Universities also provide employers with access to high-quality talent, both technical and general. Combined, it has been said that NYC’s higher education institutions have more students than Boston, for instance, has people. That talent base is a large part of what attracts companies to the region, including the recent Amazon announcement and the $1 billion expansion by Google announced this month. It also encourages startups to start and stay here.

The combined efforts of these institutions and our city and state partners is already starting to bear fruit. While clearly driven by many factors, NYC has become a thriving hub for tech. And while it is too early to declare victory, NYC’s biotech scene, which has struggled historically relative to rival hubs elsewhere, is starting to gain momentum as well, with university startups such as Kallyope, Quentis Therapeutics, Rgenix, Applied Therapeutics, Tara Biosystems, and others raising significant venture rounds while they start and grow in NYC. With over 60 new startups emerging from the city’s research institutions each year, the flow of promising new companies is stronger than ever. We look forward to seeing what exciting opportunities emerge in the year ahead!

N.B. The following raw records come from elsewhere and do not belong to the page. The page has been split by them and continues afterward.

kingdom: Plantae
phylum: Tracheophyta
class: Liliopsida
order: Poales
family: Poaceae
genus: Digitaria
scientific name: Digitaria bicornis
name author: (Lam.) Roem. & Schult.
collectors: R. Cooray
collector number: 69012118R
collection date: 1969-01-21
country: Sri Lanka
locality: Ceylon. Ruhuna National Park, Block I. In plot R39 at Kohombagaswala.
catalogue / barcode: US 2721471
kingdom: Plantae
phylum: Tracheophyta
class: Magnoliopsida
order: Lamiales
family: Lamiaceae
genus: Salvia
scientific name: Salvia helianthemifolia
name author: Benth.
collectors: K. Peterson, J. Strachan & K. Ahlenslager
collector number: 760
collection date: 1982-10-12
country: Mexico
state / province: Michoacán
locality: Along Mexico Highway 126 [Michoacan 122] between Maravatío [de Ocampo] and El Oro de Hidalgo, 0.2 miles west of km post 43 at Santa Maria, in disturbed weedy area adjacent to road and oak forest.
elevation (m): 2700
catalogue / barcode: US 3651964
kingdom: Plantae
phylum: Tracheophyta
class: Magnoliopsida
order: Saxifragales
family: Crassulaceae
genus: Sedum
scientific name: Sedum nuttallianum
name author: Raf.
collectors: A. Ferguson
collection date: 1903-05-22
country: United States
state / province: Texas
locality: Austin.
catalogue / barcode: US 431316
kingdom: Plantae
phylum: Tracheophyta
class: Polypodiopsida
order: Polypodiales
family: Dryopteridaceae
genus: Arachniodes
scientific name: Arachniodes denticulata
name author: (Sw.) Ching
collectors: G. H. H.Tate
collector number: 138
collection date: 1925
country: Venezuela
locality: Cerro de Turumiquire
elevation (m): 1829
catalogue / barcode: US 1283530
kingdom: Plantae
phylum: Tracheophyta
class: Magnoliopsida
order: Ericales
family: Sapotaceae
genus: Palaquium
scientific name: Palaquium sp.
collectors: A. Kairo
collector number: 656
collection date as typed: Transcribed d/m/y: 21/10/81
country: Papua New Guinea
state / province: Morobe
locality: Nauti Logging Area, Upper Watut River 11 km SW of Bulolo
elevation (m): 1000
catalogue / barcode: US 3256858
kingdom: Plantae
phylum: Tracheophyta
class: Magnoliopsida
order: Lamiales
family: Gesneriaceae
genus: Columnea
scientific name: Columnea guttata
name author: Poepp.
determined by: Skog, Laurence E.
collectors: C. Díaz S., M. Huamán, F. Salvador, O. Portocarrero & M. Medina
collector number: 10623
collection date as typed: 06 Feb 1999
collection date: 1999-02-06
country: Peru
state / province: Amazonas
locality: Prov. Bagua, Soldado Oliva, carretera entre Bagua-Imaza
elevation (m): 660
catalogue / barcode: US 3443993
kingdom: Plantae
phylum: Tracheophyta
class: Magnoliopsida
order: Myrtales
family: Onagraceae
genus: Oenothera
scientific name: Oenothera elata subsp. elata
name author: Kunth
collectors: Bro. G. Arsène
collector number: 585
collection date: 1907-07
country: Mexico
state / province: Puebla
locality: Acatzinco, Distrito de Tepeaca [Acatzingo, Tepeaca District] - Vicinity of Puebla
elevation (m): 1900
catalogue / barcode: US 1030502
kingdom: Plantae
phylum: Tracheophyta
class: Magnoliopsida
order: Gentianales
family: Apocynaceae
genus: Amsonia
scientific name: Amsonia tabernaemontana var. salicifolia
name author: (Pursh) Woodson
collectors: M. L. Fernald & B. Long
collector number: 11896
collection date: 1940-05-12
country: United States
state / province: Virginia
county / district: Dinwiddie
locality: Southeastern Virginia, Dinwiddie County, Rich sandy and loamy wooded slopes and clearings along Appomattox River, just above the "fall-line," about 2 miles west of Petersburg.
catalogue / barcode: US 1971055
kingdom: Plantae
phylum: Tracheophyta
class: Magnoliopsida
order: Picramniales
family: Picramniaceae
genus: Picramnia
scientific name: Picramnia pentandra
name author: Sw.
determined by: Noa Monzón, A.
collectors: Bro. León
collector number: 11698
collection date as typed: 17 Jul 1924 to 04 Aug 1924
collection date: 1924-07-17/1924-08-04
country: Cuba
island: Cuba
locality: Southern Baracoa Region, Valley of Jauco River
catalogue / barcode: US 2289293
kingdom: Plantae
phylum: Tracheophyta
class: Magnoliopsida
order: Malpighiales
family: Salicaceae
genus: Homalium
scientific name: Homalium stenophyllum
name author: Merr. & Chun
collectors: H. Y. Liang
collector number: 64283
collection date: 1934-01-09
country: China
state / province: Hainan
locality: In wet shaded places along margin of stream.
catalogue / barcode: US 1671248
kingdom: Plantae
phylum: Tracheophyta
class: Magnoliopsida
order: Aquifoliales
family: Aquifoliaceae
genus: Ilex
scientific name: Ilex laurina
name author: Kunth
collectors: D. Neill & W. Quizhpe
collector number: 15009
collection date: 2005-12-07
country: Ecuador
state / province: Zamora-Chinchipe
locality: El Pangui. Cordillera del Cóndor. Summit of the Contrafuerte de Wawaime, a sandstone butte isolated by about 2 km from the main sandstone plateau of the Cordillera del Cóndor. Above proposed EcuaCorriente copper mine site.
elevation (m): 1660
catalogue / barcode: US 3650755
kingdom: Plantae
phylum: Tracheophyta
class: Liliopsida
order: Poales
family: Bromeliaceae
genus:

[Editor’s note: This is part of a series of posts sharing thoughts from industry and technology leaders about 2018 trends and forecasts for 2019.]

Author: Orin Herskowitz

Orin Herskowitz is the Senior VP of Intellectual Property and Tech Transfer for Columbia University, as well as Executive Director of Columbia Technology Ventures (CTV). He also is an Adjunct Professor, teaching an Intellectual Property for Entrepreneurs course. He has been a peer reviewer for innovation and entrepreneurship awards for the National Science Foundation and the Association of Public and Land-grant Universities; is a board member for the Center for American Entrepreneurship, a nonpartisan, not-for-profit research, policy, and advocacy organization engaging policymakers in Washington on the importance of entrepreneurship; and a member of the National Advisory Committee on Innovation and Entrepreneurship for the Secretary of Commerce.